Ang Pangit naman ng song na to. potang ina mo ka ang pangit pero ok na din

The above sentence is aTagalog version of This song is ugly. It is okay though it's ugly.
The one written in red are foul words (correct me if I'm wrong) in Tagalog. But some people use it as expression.

I hope it helps.


----------



## blue_jewel

Ang Pangit naman ng song na to. potang ina mo ka ang pangit pero ok na din


This song is ugly. (foul words/expression) so ugly but it's ok though.  

The line contained some of unnecessary and misspelled word/s.


----------



## Jabicho

Thanks my friends! I think these translations give the exact idea:



> leigh1802:
> This song is ugly. It is okay though it's ugly





> blue_jewel:
> This song is ugly. (foul words/expression) so ugly but it's ok though.

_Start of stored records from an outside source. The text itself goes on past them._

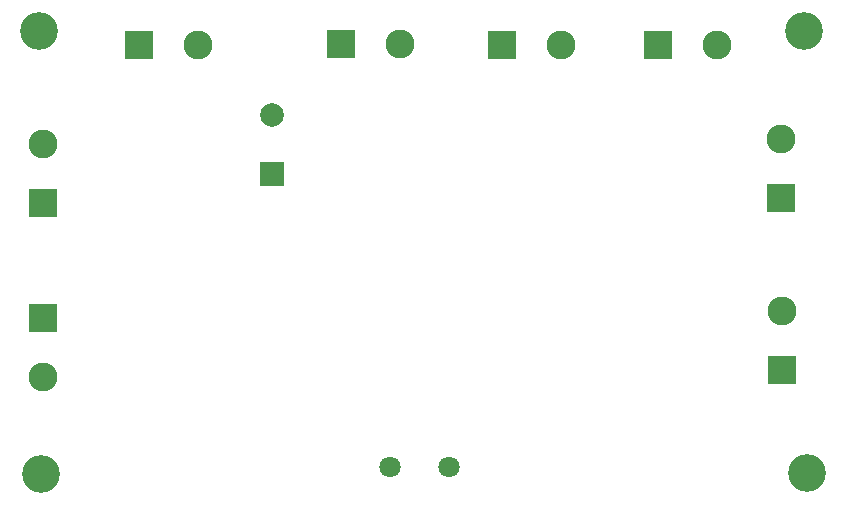
<source format=gbr>
%TF.GenerationSoftware,KiCad,Pcbnew,8.0.2*%
%TF.CreationDate,2024-07-10T14:47:37-04:00*%
%TF.ProjectId,Low-Power_PDP,4c6f772d-506f-4776-9572-5f5044502e6b,rev?*%
%TF.SameCoordinates,Original*%
%TF.FileFunction,Soldermask,Bot*%
%TF.FilePolarity,Negative*%
%FSLAX46Y46*%
G04 Gerber Fmt 4.6, Leading zero omitted, Abs format (unit mm)*
G04 Created by KiCad (PCBNEW 8.0.2) date 2024-07-10 14:47:37*
%MOMM*%
%LPD*%
G01*
G04 APERTURE LIST*
G04 Aperture macros list*
%AMRoundRect*
0 Rectangle with rounded corners*
0 $1 Rounding radius*
0 $2 $3 $4 $5 $6 $7 $8 $9 X,Y pos of 4 corners*
0 Add a 4 corners polygon primitive as box body*
4,1,4,$2,$3,$4,$5,$6,$7,$8,$9,$2,$3,0*
0 Add four circle primitives for the rounded corners*
1,1,$1+$1,$2,$3*
1,1,$1+$1,$4,$5*
1,1,$1+$1,$6,$7*
1,1,$1+$1,$8,$9*
0 Add four rect primitives between the rounded corners*
20,1,$1+$1,$2,$3,$4,$5,0*
20,1,$1+$1,$4,$5,$6,$7,0*
20,1,$1+$1,$6,$7,$8,$9,0*
20,1,$1+$1,$8,$9,$2,$3,0*%
G04 Aperture macros list end*
%ADD10RoundRect,0.102000X-1.125000X-1.125000X1.125000X-1.125000X1.125000X1.125000X-1.125000X1.125000X0*%
%ADD11C,2.454000*%
%ADD12RoundRect,0.102000X1.125000X-1.125000X1.125000X1.125000X-1.125000X1.125000X-1.125000X-1.125000X0*%
%ADD13R,2.000000X2.000000*%
%ADD14C,2.000000*%
%ADD15C,3.200000*%
%ADD16RoundRect,0.102000X-1.125000X1.125000X-1.125000X-1.125000X1.125000X-1.125000X1.125000X1.125000X0*%
%ADD17C,1.803400*%
G04 APERTURE END LIST*
D10*
%TO.C,J3*%
X78600000Y-28200000D03*
D11*
X83600000Y-28200000D03*
%TD*%
D12*
%TO.C,J7*%
X53300000Y-41612500D03*
D11*
X53300000Y-36612500D03*
%TD*%
D13*
%TO.C,C5*%
X72700000Y-39167677D03*
D14*
X72700000Y-34167677D03*
%TD*%
D10*
%TO.C,J5*%
X105400000Y-28300000D03*
D11*
X110400000Y-28300000D03*
%TD*%
D15*
%TO.C,REF\u002A\u002A*%
X117800000Y-27100000D03*
%TD*%
D10*
%TO.C,J4*%
X92200000Y-28300000D03*
D11*
X97200000Y-28300000D03*
%TD*%
D16*
%TO.C,J8*%
X53300000Y-51387500D03*
D11*
X53300000Y-56387500D03*
%TD*%
D15*
%TO.C,REF\u002A\u002A*%
X53000000Y-27100000D03*
%TD*%
D12*
%TO.C,J6*%
X115800000Y-41212500D03*
D11*
X115800000Y-36212500D03*
%TD*%
D10*
%TO.C,J2*%
X61487500Y-28300000D03*
D11*
X66487500Y-28300000D03*
%TD*%
D12*
%TO.C,J9*%
X115900000Y-55812500D03*
D11*
X115900000Y-50812500D03*
%TD*%
D17*
%TO.C,J1*%
X82704900Y-64002701D03*
X87704900Y-64002701D03*
%TD*%
D15*
%TO.C,REF\u002A\u002A*%
X53200000Y-64600000D03*
%TD*%
%TO.C,REF\u002A\u002A*%
X118000000Y-64500000D03*
%TD*%
M02*

</source>
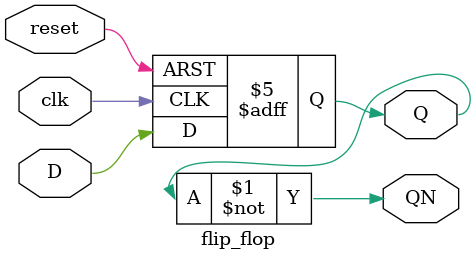
<source format=v>
`timescale 1ns / 1ps


module flip_flop(
    input clk,
    input reset,
    input D,
    output reg Q,
    output wire QN
);

initial Q = 1'b0;

assign QN = ~Q;

always @(posedge clk or negedge reset) begin
    if (!reset)
        Q <= 1'b0;
    else
        Q <= D;
end


endmodule

</source>
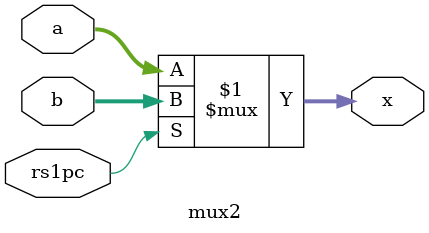
<source format=v>
module mux2 (
    input [31:0] a,
    input [31:0] b,
    input rs1pc,
    output [31:0] x
);
    assign x = rs1pc ? b : a;
endmodule

</source>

Thanks everyone for helping me =)


----------



## dana Haleana

Jocaste said:


> Hi !
> Yep, I also think these are some lines in Filipino or Tagalog (same language but two names for it), the language spoken in the Philippines.
> I'm pretty sure that is it, even if I can't understand a word of it


 

FYI: 
Filipino is the official language of the Philippines. About 90-95 percent of the dialect _Tagalog _is used in our official 
national language. The rest are from other dialect like Visaya but one would rarely use it.


----------



## Jocaste

dana Haleana said:


> FYI:
> Filipino is the official language of the Philippines. About 90-95 percent of the dialect _Tagalog _is used in our official
> national language. The rest are from other dialect like Visaya but one would rarely use it.


Thanks for correcting me, very interesting


----------



## dana Haleana

Jocaste said:


> Thanks for correcting me, very interesting


 

No problem and you're welcome...


----------



## lalaboy

Jabicho said:


> Hi everyone. I have some songs uploaded in the web, and people can leave reviews when they hear them, I just received this review and I don't know what it means, I think the person is from philippines, please help me, thanks in advance!


 


"potang ina mo" means "your mother is a whore"


----------



## mataripis

lalaboy said:


> "potang ina mo" means "your mother is a whore"


 It is "Bitch" in English but the usual meaning in Pilipino is " You mixed up". To avoid that spanish word, use "Pita" the Tagalog version. "Pita ka naman sa tunog na yan."


----------